Matangi, the little girl, and the pandit

I am in a student in the 11th year at MISA yoga school and I would like to share an amazingly beautiful experience that I lived during the latest initiation when I received the mantra of the Great Cosmic Power Matangi.  I had been expecting this initiation for many, many weeks. Because during the lessons about her I moved to another country, I had to catch up with the lessons. Then the receiving of the mantra was delayed again for nearly a month after the lessons finished, due to some local circumstances. Although I wanted to get her MANTRA, this however did not worry me at all, but I noticed with amazement how she was creating in me a link and an unexpectedly beautiful faith, which made me always be convinced that Matangi would come exactly at the right time. I noticed that during this time of waiting, beautiful qualities grew in me, such as: faith, aspiration, longing for the Divine, the silence of common sense, peace of humility, child like innocence, surrender in front of the Divine will.

That evening, the long-awaited moment had arrived and my instructor told me that we would consecrate this initiation to God the Father. I did as he said and I received a clear and flowing answer to this expressed intention. Then the response continued with something else, which for me was totally unexpected. I heard a voice inside my being that said: “Look, my dear, you already know this mantra and here is the moment when you first got it.” I had the feeling that God had spoken to me and I almost fainted.

 Simultaneously with what I heard, I also entered a time in the past, a moment from another life time was revealed to me, with the same ease that we experience any memory of the past, only now the past went far beyond what I can remember.
I saw myself in that moment, as a little girl of 8-9 years old in a village in India. I was barefoot and wearing a thin summer dress, my hair was black, loose on my shoulders.  As I was standing in the dusty street with dry ground of our little village, there came a tall gentleman, beautifully dressed and he told me: “I am a pandit. Your life will change from now on”. He was speaking very clearly, slowly …  then he leaned towards me and said something … that something made me spontaneously “understand” a lot. I followed him and for the rest of that life I was devoted to Matangi, often meditating with her for hours and hours and remaining in an exemplary communion with her.

The meditation that followed, the exemplification from this current life time carried a deep imprint of what had awoken in me: a deep and profound communion with this divine Great Cosmic Power Matangi.
I must make a confession which is eloquent:  I, the one I am now in this life, did not know in the moment of that vision the meaning of the word pandit.
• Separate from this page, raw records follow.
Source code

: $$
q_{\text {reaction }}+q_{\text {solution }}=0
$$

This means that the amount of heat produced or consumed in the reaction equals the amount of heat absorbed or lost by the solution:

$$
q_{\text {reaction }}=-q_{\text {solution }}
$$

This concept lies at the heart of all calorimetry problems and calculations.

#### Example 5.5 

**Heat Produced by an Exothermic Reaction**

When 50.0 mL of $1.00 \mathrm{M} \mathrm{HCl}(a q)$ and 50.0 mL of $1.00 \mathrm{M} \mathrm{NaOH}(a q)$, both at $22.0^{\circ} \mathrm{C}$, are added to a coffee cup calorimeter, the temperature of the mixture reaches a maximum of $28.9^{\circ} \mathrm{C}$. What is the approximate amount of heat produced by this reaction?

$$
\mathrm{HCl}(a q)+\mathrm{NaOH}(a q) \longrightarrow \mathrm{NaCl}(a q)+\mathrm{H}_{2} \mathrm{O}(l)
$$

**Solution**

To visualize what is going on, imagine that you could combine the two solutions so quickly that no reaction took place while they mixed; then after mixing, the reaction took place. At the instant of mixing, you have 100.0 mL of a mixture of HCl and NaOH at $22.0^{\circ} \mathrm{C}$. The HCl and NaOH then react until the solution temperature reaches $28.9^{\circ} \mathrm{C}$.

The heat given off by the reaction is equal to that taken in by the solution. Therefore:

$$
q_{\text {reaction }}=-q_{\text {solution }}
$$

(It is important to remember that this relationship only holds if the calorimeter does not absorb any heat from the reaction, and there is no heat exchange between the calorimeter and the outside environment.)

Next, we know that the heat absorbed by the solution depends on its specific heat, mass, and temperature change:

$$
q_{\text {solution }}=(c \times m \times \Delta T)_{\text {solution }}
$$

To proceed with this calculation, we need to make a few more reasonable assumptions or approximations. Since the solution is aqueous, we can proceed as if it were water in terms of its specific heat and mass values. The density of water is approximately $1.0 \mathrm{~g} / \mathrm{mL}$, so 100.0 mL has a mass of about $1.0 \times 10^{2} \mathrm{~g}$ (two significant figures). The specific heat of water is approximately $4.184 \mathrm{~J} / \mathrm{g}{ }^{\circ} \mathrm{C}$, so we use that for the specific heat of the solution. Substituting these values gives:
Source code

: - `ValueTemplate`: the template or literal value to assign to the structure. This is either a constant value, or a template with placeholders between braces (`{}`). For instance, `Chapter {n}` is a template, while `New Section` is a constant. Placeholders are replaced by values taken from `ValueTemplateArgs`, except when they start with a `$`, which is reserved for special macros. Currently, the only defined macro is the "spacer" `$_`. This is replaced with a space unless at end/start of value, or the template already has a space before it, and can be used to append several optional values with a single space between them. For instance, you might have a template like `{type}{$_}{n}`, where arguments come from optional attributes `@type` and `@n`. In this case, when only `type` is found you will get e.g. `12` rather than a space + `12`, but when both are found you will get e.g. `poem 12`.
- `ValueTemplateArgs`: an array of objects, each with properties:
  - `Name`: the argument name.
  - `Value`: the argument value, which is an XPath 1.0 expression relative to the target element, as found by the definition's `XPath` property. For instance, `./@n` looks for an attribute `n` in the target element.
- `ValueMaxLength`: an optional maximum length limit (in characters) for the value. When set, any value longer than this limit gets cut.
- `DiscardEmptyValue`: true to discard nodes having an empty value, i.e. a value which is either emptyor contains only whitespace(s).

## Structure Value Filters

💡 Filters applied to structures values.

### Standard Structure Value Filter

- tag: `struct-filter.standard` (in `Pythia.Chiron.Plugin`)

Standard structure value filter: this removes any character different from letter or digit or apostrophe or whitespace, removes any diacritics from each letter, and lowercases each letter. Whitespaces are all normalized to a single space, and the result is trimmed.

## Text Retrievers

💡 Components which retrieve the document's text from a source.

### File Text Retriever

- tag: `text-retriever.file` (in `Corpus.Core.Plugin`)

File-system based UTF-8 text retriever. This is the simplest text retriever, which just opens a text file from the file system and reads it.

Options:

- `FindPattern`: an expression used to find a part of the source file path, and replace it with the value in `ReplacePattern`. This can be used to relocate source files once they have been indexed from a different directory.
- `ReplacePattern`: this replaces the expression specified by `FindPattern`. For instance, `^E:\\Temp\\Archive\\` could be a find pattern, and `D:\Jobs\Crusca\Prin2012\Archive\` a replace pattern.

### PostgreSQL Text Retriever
I did not know what it meant. The first thing I did when I got home was to look up the word Pandit in the dictionary because I felt intuitively that it was a key for me. Pandit is a title given to scientists, scholars etc. brahmans in India.

I meditated daily, I had other revelations too but what has impressed upon me deeply during this process is the ability to assimilate and further develop the transformation through the grace of Matangi. Thus, because of the fact that the qualities of that life time awoke in me, it is now very easy for me to evoke and manifest the exemplary states of the human being I was then.

One of the striking features – compared to the one I am now – is that back then my mind did not have any doubts. In fact, within that whole community doubt was not common at all. I had more certainties than questions. I loved spontaneously with detached kindness and a warm empathy. I was quiet (I’m now a more extrovert character), profound, objective and dedicated. I had a spiritual aspiration undefiled of hesitations or mundane concerns. Now life seems pointlessly loaded with futile and insignificant preoccupations that waste our time and do not feed our soul with anything. Back then the spiritual path was not as “congested” externally or “noisy” internally from this point of view. I feel how this reality of a life dedicated to spirituality with simplicity and devotion keeps me deeply grounded in what is essential.

Because of what I experienced, I feel with undefiled joy, how our life can become better in any second. God is always able to do this and this should be for us, humans, the hope that becomes our daily certainty.
I thank you, God the Father for this wonderful gift, I thank you from the heart, Great Cosmic Power Matangi for this joy of rediscovery that you constantly awaken in me with every meditation and I thank you from my soul, my dear Spiritual Guide, you who, through everything you teach us, make possible here and now, our spiritual perfection by continuing to walk on the spiritual paths we started, since previous life times.